7 phrases that make marketers look outdated
Now that almost everyone has a smartphone, builds relationships online, and markets digitally, certain utterances are giveaways that you’re not the cyber hepcat you think you are.
Ever feel like the old guy at the bar? It inevitably happens to you post-college if you continue to frequent the same pubs.
My advice: Embrace it. Be the old guy at the bar. Not caring can be empowering.
Being the old guy at the watering hole of marketing is decidedly not cool, though. “Outdated” is the direct predecessor to “unemployed” in our industry. My advice: Don’t embrace that. Fight it.

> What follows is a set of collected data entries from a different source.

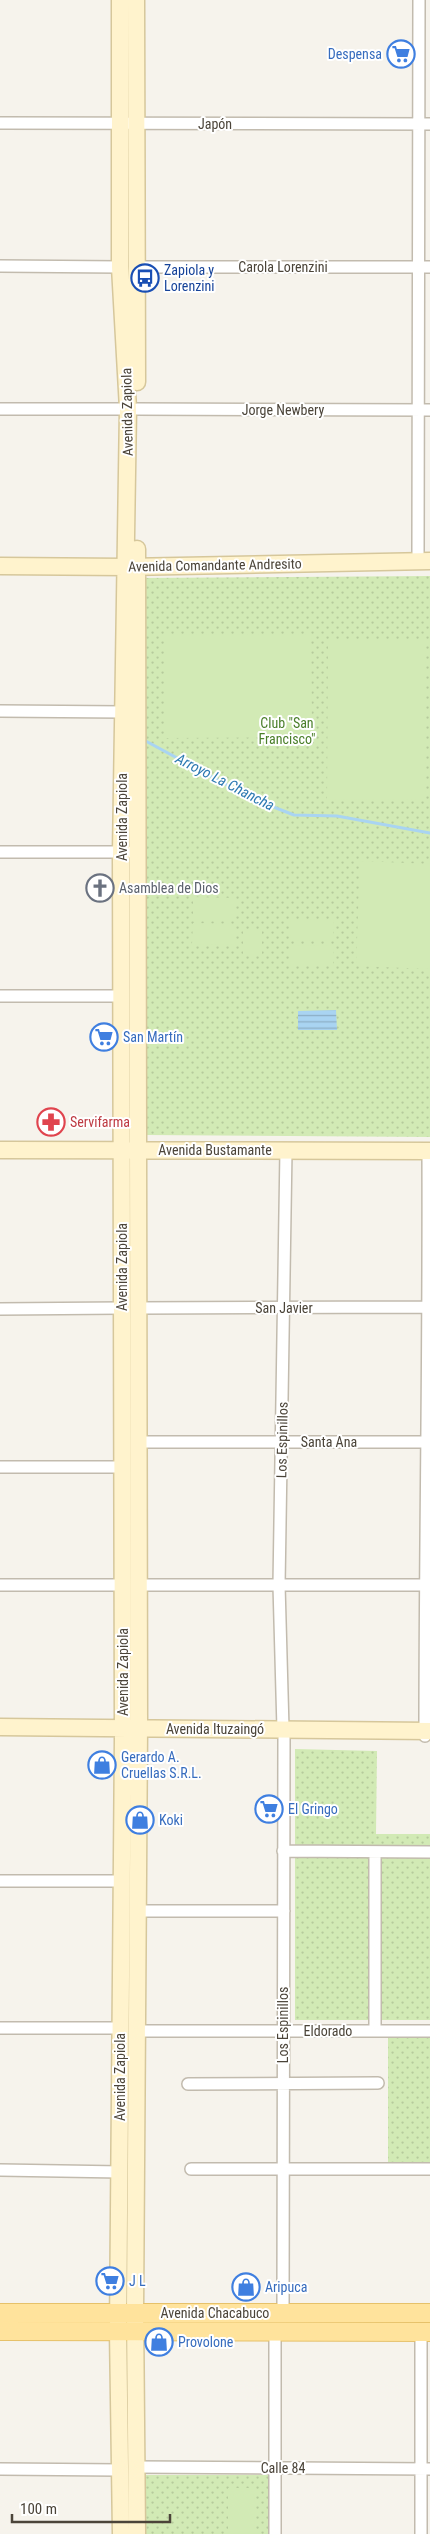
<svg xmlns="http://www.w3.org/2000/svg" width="430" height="2534" font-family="'Roboto Condensed',sans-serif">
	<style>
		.grass { fill: url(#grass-dots) }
		.garden { fill: #d2eab5 }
		.water { fill: url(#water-rules) }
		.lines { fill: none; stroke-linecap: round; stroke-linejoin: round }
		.stream { stroke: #a9d4f2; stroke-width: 3 }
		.street-casing { stroke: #c2bbae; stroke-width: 14 }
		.secondary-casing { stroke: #d6c79b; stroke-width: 19 }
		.primary-casing { stroke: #e6c16a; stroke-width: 20 }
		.street { stroke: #fff; stroke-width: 11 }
		.secondary { stroke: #fff3cd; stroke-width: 16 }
		.primary { stroke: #ffe39c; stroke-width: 18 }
		.labels { text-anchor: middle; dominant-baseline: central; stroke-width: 4; stroke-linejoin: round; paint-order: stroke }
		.shop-label { font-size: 14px; fill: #366cbe; stroke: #fff; text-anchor: start }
		.street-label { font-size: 14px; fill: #4b4439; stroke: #fff }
		.transit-label { font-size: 14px; fill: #164399; stroke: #fff; text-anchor: start }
		.park-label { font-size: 14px; fill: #4a7f2a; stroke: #fff }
		.worship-label { font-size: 14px; fill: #5b616d; stroke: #fff; text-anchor: start }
		.health-label { font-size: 14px; fill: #be3a42; stroke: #fff; text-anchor: start }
		.water-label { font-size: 15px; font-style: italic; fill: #2e7ab2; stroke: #fff }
	</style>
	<defs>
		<pattern id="grass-dots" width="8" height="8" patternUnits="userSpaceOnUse" patternTransform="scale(1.25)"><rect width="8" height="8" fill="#d2eab5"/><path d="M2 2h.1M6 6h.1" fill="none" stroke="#b6ca9c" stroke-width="1.8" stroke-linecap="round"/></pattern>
		<pattern id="water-rules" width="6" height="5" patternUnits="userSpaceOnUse" patternTransform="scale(1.25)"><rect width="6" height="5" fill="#a9d4f2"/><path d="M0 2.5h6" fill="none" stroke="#8caec5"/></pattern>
	</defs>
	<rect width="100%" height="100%" fill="#f6f3ec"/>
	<path class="grass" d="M430,576V1137L146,1135L142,578Z
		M295,1749L377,1751L376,1834H430V2020H295Z
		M388,2036H430V2164H388Z
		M144,2475H269L268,2534H144Z"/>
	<path class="garden" d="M311,634L312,737L166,738V635Z
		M328,641H426L425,800L327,799Z
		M360,861L430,864V969L356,966Z
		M193,897L236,898V919H193Z
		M291,919L334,920L333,941L290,940Z
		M193,923L236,924L235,945L192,944Z
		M262,929V954H243V930Z
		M291,945L334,946L333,966H290Z
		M228,2488H255L254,2534H228Z"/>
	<path class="water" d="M336,1010L337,1030H298V1011Z"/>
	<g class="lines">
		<path class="stream" d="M142,739L253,799L294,815L337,816L430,833"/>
		<g class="street-casing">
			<path id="street" d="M0,123L430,124
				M0,266L120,267
				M136,267H430
				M0,409H128
				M137,409L430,410
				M418,553L419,0
				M0,711L123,712
				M0,852H128
				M0,996H121
				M138,1308L430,1307
				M0,1309L122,1308
				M138,1442H430
				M0,1467H122
				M0,1585H122
				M139,1585H430
				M283,1729L279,1585L286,1150
				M425,1736C425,1541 429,1346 428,1151
				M283,1851L430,1852
				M375,1852V2031
				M0,1881H121
				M137,1911H284
				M0,2028H120
				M137,2031H430
				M188,2084L378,2083
				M191,2169H430
				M0,2170L121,2172
				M283,2313L284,1738
				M136,2467L430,2469
				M0,2469L119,2470
				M275,2534V2331
				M421,2534V2332"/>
		</g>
		<g class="secondary-casing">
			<path id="secondary" d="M120,0V267L128,409L121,852L123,1738L118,2331L121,2534
				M136,0L137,382
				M0,566L126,567L430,561
				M0,1150L430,1151
				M0,1727L430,1731
				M137,2534L135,2312L139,1728L137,549"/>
		</g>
		<g class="primary-casing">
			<path id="primary" d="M0,2313H430
				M0,2331L430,2332"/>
		</g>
		<use href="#street" class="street"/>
		<use href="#secondary" class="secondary"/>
		<use href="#primary" class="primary"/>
	</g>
	<defs>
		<g id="supermarket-ring" transform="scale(1.4375)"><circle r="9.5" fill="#fff" stroke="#3f7fe0" stroke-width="1.5"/><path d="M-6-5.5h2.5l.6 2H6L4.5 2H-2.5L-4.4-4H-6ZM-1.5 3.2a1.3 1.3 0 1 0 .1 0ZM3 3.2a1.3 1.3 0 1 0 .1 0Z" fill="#3f7fe0"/></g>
		<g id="bus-ring" transform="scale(1.4375)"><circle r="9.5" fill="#fff" stroke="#1a4fb4" stroke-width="1.5"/><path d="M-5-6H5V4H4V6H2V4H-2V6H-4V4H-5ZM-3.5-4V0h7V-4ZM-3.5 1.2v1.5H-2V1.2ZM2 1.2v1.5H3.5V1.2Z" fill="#1a4fb4"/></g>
		<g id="church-ring" transform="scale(1.4375)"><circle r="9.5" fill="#fff" stroke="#6b7280" stroke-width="1.5"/><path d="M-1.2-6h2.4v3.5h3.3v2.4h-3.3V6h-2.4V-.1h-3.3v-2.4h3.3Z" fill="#6b7280"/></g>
		<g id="pharmacy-ring" transform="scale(1.4375)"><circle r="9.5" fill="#fff" stroke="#e0444e" stroke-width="1.5"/><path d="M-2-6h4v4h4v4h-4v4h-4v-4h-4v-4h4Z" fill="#e0444e"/></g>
		<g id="shop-ring" transform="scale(1.4375)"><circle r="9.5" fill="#fff" stroke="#3f7fe0" stroke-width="1.5"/><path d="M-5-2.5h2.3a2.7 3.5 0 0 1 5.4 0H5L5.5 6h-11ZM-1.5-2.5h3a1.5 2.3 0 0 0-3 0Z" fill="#3f7fe0"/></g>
	</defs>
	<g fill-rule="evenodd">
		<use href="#supermarket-ring" x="401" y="54"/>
		<use href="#bus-ring" x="145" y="278"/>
		<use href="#church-ring" x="100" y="888"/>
		<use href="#supermarket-ring" x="104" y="1037"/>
		<use href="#pharmacy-ring" x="51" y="1122"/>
		<use href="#shop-ring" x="102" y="1765"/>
		<use href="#supermarket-ring" x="269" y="1809"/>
		<use href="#shop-ring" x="140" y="1820"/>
		<use href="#supermarket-ring" x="110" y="2281"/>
		<use href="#shop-ring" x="246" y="2287"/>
		<use href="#shop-ring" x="159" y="2342"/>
	</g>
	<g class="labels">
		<g class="shop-label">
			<text x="382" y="54" text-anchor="end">Despensa</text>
			<text x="123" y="1037">San Martín</text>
			<text x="121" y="1757">Gerardo A.<tspan x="121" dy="16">Cruellas S.R.L.</tspan></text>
			<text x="288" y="1809">El Gringo</text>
			<text x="159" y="1820">Koki</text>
			<text x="129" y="2281">J L</text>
			<text x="265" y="2287">Aripuca</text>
			<text x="178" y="2342">Provolone</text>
		</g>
		<g class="street-label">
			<text x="215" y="124">Japón</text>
			<text x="283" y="267">Carola Lorenzini</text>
			<text x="283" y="410">Jorge Newbery</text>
			<text transform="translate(127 412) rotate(-91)">Avenida Zapiola</text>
			<text transform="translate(215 565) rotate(-1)">Avenida Comandante Andresito</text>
			<text transform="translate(122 817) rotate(-90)">Avenida Zapiola</text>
			<text x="215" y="1150">Avenida Bustamante</text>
			<text transform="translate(122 1267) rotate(-90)">Avenida Zapiola</text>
			<text x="284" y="1308">San Javier</text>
			<text transform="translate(282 1440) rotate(-89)">Los Espinillos</text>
			<text x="329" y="1442">Santa Ana</text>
			<text transform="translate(123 1672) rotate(-90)">Avenida Zapiola</text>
			<text x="215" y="1729">Avenida Ituzaingó</text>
			<text transform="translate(283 2025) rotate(-90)">Los Espinillos</text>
			<text x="328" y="2031">Eldorado</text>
			<text transform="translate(120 2077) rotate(-90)">Avenida Zapiola</text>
			<text x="215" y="2313">Avenida Chacabuco</text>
			<text x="283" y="2468">Calle 84</text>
		</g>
		<g class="transit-label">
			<text x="164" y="270">Zapiola y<tspan x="164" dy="16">Lorenzini</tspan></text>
		</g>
		<g class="park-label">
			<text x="287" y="723">Club "San<tspan x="287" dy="16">Francisco"</tspan></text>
		</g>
		<g class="worship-label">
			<text x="119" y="888">Asamblea de Dios</text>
		</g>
		<g class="health-label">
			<text x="70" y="1122">Servifarma</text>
		</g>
		<g class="water-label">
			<text transform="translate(225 782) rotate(27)">Arroyo La Chancha</text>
		</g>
	</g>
	<path d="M12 2514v8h158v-8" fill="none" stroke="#4b4439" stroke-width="2.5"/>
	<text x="20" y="2514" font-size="15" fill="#4b4439" stroke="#ffffff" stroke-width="4" paint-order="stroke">100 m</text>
</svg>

Learn to recognize the warning signs that your old way of thinking is—well—old.
A lot of these warning signs can be found in your everyday language—little phrases that signify beliefs or attitudes that just aren’t keeping pace.
Here are some that make me cringe almost daily:
‘Sent from my iPhone.’
I’m starting with the one that’s going to spark the most protest, I imagine. We all see this little tag on countless emails throughout the day, to the point where it’s become almost as ubiquitous as email signatures themselves.
There are many variations, of course, but the thrust behind them all is the same: “Hey, please pardon my brevity or typos. I’m tech-savvy enough to be working on the go, and I think you are important enough to receive a reply before I get back to my computer.”